Date of Award

Spring 2019

Project Type


Program or Major

Earth Sciences

Degree Name

Master of Science

First Advisor

William C Clyde

Second Advisor

Tyler R Lyson

Third Advisor

Joel E Johnson


The Cretaceous-Paleogene (K-Pg) boundary interval represents one of the most significant periods of biological turnover in Earth history. Earliest Paleocene fossil mammal faunas corresponding to the Puercan North American Land Mammal Age (NALMA) are thought to be highly endemic and potentially diachronous, necessitating precise chronostratigraphic controls at key fossil localities to constrain recovery dynamics following the K-Pg mass extinction. The Laramide synorgenic sediments within the Denver Basin preserve one of the most continuous and fossiliferous records of the K-Pg boundary interval in North America.

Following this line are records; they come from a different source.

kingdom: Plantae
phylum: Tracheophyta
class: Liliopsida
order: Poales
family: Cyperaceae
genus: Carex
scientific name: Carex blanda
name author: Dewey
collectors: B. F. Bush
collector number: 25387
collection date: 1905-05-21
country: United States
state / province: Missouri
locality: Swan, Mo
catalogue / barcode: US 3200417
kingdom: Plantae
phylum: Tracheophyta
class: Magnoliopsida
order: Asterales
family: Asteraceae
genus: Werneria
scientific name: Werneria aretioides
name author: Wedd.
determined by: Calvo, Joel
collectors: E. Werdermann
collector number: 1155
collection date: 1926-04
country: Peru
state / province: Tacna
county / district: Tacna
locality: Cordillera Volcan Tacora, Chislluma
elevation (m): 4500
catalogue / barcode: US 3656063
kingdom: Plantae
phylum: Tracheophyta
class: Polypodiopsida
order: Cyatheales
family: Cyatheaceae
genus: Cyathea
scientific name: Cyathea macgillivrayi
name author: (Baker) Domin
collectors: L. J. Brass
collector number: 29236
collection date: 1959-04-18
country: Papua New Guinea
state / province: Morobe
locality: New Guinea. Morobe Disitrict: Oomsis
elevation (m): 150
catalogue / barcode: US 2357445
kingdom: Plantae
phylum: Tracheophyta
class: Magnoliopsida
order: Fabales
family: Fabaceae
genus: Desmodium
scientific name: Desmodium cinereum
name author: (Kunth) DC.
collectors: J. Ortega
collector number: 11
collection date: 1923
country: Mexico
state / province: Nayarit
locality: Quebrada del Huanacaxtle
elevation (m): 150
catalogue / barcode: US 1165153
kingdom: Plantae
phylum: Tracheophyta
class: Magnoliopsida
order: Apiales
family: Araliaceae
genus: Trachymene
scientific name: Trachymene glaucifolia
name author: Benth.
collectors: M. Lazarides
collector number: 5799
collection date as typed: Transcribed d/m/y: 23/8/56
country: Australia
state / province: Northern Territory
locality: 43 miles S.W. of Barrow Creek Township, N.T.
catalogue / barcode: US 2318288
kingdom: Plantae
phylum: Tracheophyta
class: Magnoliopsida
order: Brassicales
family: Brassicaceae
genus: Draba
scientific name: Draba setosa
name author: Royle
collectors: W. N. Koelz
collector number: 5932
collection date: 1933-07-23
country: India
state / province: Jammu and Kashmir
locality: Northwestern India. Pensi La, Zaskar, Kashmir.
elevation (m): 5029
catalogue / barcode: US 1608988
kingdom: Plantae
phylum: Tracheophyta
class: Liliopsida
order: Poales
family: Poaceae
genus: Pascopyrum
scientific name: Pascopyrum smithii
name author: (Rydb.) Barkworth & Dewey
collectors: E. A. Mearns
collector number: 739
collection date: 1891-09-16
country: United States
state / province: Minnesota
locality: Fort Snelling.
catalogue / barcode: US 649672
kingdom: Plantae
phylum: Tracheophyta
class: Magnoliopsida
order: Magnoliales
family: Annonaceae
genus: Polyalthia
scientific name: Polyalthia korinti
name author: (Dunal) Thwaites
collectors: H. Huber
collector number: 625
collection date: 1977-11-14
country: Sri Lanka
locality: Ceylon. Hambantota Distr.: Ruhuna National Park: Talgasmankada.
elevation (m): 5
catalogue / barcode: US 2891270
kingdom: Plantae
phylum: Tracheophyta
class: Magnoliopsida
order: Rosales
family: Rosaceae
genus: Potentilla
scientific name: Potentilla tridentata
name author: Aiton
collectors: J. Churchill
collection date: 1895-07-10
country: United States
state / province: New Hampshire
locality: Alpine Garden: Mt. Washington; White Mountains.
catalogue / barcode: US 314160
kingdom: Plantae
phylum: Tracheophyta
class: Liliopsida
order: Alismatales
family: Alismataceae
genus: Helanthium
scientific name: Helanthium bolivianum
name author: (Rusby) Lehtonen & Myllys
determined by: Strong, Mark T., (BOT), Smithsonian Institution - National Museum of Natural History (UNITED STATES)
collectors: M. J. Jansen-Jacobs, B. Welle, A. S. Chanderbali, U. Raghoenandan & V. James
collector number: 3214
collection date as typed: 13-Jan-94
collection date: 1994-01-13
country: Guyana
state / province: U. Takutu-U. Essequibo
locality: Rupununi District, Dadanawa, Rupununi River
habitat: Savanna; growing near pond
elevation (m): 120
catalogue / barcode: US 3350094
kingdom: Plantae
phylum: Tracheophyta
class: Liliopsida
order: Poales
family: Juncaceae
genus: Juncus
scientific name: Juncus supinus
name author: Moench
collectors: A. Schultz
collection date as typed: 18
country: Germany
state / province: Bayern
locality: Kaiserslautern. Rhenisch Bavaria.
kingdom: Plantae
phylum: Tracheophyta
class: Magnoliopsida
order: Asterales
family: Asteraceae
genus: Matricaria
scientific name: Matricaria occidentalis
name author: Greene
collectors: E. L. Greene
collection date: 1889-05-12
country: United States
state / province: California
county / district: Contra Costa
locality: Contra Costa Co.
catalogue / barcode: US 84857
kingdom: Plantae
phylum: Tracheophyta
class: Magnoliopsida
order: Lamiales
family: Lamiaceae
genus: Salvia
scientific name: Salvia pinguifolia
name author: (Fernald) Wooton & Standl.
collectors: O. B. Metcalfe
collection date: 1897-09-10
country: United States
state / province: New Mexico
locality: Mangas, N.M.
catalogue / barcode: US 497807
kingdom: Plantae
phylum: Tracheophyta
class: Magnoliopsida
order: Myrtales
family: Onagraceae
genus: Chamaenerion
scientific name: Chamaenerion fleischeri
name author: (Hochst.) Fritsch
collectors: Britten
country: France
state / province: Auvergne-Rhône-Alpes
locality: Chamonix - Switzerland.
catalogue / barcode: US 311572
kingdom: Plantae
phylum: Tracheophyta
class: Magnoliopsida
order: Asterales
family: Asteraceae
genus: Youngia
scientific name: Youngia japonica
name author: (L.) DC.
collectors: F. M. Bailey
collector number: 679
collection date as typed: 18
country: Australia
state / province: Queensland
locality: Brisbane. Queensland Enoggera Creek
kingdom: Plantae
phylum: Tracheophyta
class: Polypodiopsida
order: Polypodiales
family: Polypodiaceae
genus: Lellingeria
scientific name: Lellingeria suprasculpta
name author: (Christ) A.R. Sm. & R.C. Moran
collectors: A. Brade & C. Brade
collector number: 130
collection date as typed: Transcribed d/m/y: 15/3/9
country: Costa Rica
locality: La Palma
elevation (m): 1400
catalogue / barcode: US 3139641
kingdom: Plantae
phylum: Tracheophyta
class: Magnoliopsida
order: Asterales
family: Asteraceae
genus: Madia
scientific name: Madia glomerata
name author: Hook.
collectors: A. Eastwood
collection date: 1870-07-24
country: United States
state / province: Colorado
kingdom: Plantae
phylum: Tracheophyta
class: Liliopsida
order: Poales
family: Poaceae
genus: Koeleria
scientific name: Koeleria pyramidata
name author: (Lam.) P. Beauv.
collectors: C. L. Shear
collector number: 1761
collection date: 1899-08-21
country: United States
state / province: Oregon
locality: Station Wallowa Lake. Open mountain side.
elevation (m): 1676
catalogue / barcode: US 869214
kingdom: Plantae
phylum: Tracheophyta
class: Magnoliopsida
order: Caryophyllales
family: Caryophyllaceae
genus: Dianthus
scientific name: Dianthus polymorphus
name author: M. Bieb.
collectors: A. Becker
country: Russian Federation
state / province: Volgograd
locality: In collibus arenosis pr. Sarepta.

However, poor exposure in much of the Denver Basin makes it difficult to correlate outcrops via surface exposure. In order to relate fossil localities across the basin, previous studies have relied upon chronostratigraphic methods such as magnetostratigraphy. Here we present a new high-resolution magnetostratigraphy of 10 lithostratigraphic sections spanning the K-Pg boundary interval at Corral Bluffs located east of Colorado Springs in the southern part of the Denver Basin. Fossil localities from Corral Bluffs have yielded limited dinosaur remains, mammal fossils assigned to the Puercan NALMA, and numerous fossil leaf localities. Palynological analysis identifying the K-Pg boundary in three sections and a new 66.253 ± 0.031/0.045/0.084 Ma 206Pb /238U ash date, provide key temporal calibration points. Our paleomagnetic analysis has identified clear polarity reversal boundaries from Chron C30n to Chron C28r across the sections. It is now possible to place the fossil localities at Corral Bluffs within the broader basin-wide chronostratigraphic framework and evaluate them in the context of K-Pg boundary extinction and recovery.